TASK TO COMPLETE.
Transcribe the listing that follows in full, exactly, and drop its images.

DATA TO PROCESS.
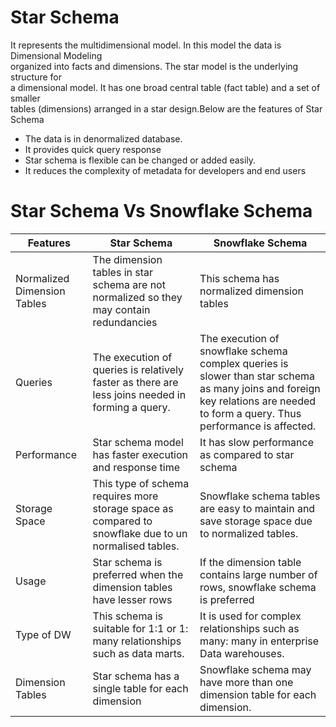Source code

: # Star Schema
It represents the multidimensional model. In this model the data is Dimensional Modeling  
organized into facts and dimensions. The star model is the underlying structure for  
a dimensional model. It has one broad central table (fact table) and a set of smaller  
tables (dimensions) arranged in a star design.Below are the features of Star Schema  
- The data is in denormalized database.
- It provides quick query response
- Star schema is flexible can be changed or added easily.
- It reduces the complexity of metadata for developers and end users

# Star Schema Vs Snowflake Schema
| __Features__                | __Star Schema__                                                                                         | __Snowflake Schema__                                                                                                                                                    |
|-----------------------------|---------------------------------------------------------------------------------------------------------|-------------------------------------------------------------------------------------------------------------------------------------------------------------------------|
| Normalized Dimension Tables | The dimension tables in star schema are not normalized so they may contain redundancies                 | This schema has normalized dimension tables                                                                                                                             |
| Queries                     | The execution of queries is relatively faster as there are less joins needed in forming a   query.      | The execution of snowflake schema complex queries is slower than star schema as many joins and foreign key relations are needed to form a query. Thus performance is affected. |
| Performance                 | Star schema model has faster execution and response time                                                | It has slow performance as compared to star schema                                                                                                                      |
| Storage Space               | This type of schema requires more storage space as compared to snowflake due to un normalised   tables. | Snowflake schema tables are easy to maintain and save storage space due to normalized tables.                                                                           |
| Usage                       | Star schema is preferred when the dimension tables have lesser rows                                     | If the dimension table contains large number of rows, snowflake schema is preferred                                                                                     |
| Type of DW                  | This schema is suitable for 1:1 or 1: many relationships such as data marts.                            | It is used for complex relationships such as many: many in enterprise Data warehouses.                                                                                  |
| Dimension  Tables           | Star schema has a  single table for each dimension                                                      | Snowflake schema may have more than one dimension table for each dimension.                                                                                             |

EXPECTED ANSWER.
Source code

: # Star Schema
It represents the multidimensional model. In this model the data is Dimensional Modeling  
organized into facts and dimensions. The star model is the underlying structure for  
a dimensional model. It has one broad central table (fact table) and a set of smaller  
tables (dimensions) arranged in a star design.Below are the features of Star Schema  
- The data is in denormalized database.
- It provides quick query response
- Star schema is flexible can be changed or added easily.
- It reduces the complexity of metadata for developers and end users

# Star Schema Vs Snowflake Schema
| __Features__                | __Star Schema__                                                                                         | __Snowflake Schema__                                                                                                                                                    |
|-----------------------------|---------------------------------------------------------------------------------------------------------|-------------------------------------------------------------------------------------------------------------------------------------------------------------------------|
| Normalized Dimension Tables | The dimension tables in star schema are not normalized so they may contain redundancies                 | This schema has normalized dimension tables                                                                                                                             |
| Queries                     | The execution of queries is relatively faster as there are less joins needed in forming a   query.      | The execution of snowflake schema complex queries is slower than star schema as many joins and foreign key relations are needed to form a query. Thus performance is affected. |
| Performance                 | Star schema model has faster execution and response time                                                | It has slow performance as compared to star schema                                                                                                                      |
| Storage Space               | This type of schema requires more storage space as compared to snowflake due to un normalised   tables. | Snowflake schema tables are easy to maintain and save storage space due to normalized tables.                                                                           |
| Usage                       | Star schema is preferred when the dimension tables have lesser rows                                     | If the dimension table contains large number of rows, snowflake schema is preferred                                                                                     |
| Type of DW                  | This schema is suitable for 1:1 or 1: many relationships such as data marts.                            | It is used for complex relationships such as many: many in enterprise Data warehouses.                                                                                  |
| Dimension  Tables           | Star schema has a  single table for each dimension                                                      | Snowflake schema may have more than one dimension table for each dimension.                                                                                             |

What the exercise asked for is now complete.